Followers

Tuesday, April 28, 2015

Planting Rice


PLANTING RICE
To Fernando Amorsolo

You capture the special quality
Of the light of our land—
Brilliant but blinding,
Vitalizing yet enervating,

Turning fields green
When the rains arrive,
Roasting grass brittle
When skies are dry.

Beneath broad sun hats,
Sheltered faces shine
As they labor cheerfully
In your pastoral idyll.

Truth be told, planting rice
Is like shoveling coal
In the boiler room,
Bowing constantly.

No matter, art is license
And vision is heritage
Of which we all partake:
We celebrate your genius.

Yellows, radiant pears,
Reds, multihued plums—
Your palette, a fruit bowl,
Vivid feast for hungry eyes.

Your virtuoso brushstrokes
Travel boldly all around,
Testifying to your mastery of oil,
Not to mention draftsmanship.

Your deep rich browns
Bind us to the soil.
Your radiant light
Keeps our sun blazing.

Originally published in Anak Sastra, Issue 17 (October 26, 2014), pages 82-83



Planting Rice (1949) by Fernando Amorsolo

Friday, April 17, 2015

The ocean is a desert…


The ocean is a desert…

The ocean is a desert:
No water to drink,
No trees to rest,
No animals to ride.

The gull that glides
Above the waves
Is the faraway condor
Surveying the sand;

They are in their element.
We find no home
In the sea any more than
We sleep in the clouds.

Originally published in Written River, Volume 2, Issue 5 (Winter 2014-15), page 37



The ocean is a desert...

Sunday, April 12, 2015

Elijah


ELIJAH

I am struck down by the warrior sun in the desert.
I am a string attempting to stand.
I cannot move my legs—
They are stones hammered into the earth.
I cannot lift my arms—
They are branches felled by a storm.
I am a house unable to move,
A hoary salt bed cooked entirely dry.
Depletion is my abrupt affliction.
I am a well filled at bottom with sand.
I long for a jug of sweet water,
For a bundle of fresh steaming bread
To bring life to my legs, hope to my heart—
Who will bring me wherewithal for my journey?

Originally published in Marathon, Issue 7 (February 2015)  




He prayed for death: “Enough, Lord!
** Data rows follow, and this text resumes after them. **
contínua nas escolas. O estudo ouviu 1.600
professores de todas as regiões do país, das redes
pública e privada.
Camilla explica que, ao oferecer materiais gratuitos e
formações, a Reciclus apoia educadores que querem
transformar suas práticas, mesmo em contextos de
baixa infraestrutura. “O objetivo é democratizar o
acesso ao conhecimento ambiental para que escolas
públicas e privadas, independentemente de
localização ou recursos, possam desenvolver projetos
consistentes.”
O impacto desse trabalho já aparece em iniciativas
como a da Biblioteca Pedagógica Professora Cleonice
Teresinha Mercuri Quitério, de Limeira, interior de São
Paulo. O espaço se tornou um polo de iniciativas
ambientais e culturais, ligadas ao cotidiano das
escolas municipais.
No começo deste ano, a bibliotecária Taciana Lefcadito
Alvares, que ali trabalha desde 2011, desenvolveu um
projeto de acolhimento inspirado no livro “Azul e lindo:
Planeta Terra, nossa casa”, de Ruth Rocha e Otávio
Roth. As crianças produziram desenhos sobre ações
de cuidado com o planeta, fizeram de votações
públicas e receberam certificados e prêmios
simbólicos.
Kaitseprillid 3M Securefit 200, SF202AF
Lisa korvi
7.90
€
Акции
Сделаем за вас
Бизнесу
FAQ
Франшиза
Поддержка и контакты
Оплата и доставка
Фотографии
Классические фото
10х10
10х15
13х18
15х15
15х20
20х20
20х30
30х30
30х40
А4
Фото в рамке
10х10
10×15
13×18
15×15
Take my life, for I am no better than my ancestors.”—1 Kings 19:4

Thursday, April 2, 2015

The world is...


The world is…

The world is a waterless white expanse.
Abandoned cities stand as termite mounds,
Hubs of gulley networks lined with salt.

Beetles make homes where no humans roam.
Scorpions tiptoeing track tiny dimples.
Lizards scurry about as if electrocuted.

The wind whistles through honeycomb ruins.
Tiny tornadoes raise their fists.
Hot dust puffs like gun smoke.

We walk among windswept dunes of ash.
We quarry for light and dig for springs.
We tap at stones and ask for mercy.
We water ourselves to water the world.

Originally published in Blue Heron Review, Issue 3 (Winter 2015)



Bolivia Salt Desert

Wednesday, April 1, 2015

The Desert


THE DESERT

It was the Lord, our God, who brought us and our ancestors up out of the land of Egypt, out of the house of slavery.—Joshua 24:17

You depart for the desert in darkness,
The way lit by the moon.
Rocks and scrub touched by chalk,
Brush lightly dusted white…
The planet is luminously radioactive.
Mountains cut out by scissors
Press black polygons against the sky.
Gradually, gloaming
Restores pink flush to the land,
Turning the moon into a faint watermark.

Noontime unsheathes his sword,
Slaying the day.
No animals peep in this slow broil,
Not a twitch of the ear,
Not a blink from a paralytic.
Traveling inside an oven, you wear a hat,
Swig ice water frozen the day before,
Keep delirium at bay like an anxious patient.
The wind lies in a coma.
Oxygen is too weak to rise.

Twilight is adding pigments to oil,
Deepening blue,
Doing arithmetic,
Red times orange.
Tiny denizens stir as if readying for school.
Dusk makes a promise:
He says the mountains hold deep wells and caves,
Cool as beds freshly made.
He speaks not to deceive but to encourage.
Waiting is a long walk to freedom, a motionless journey.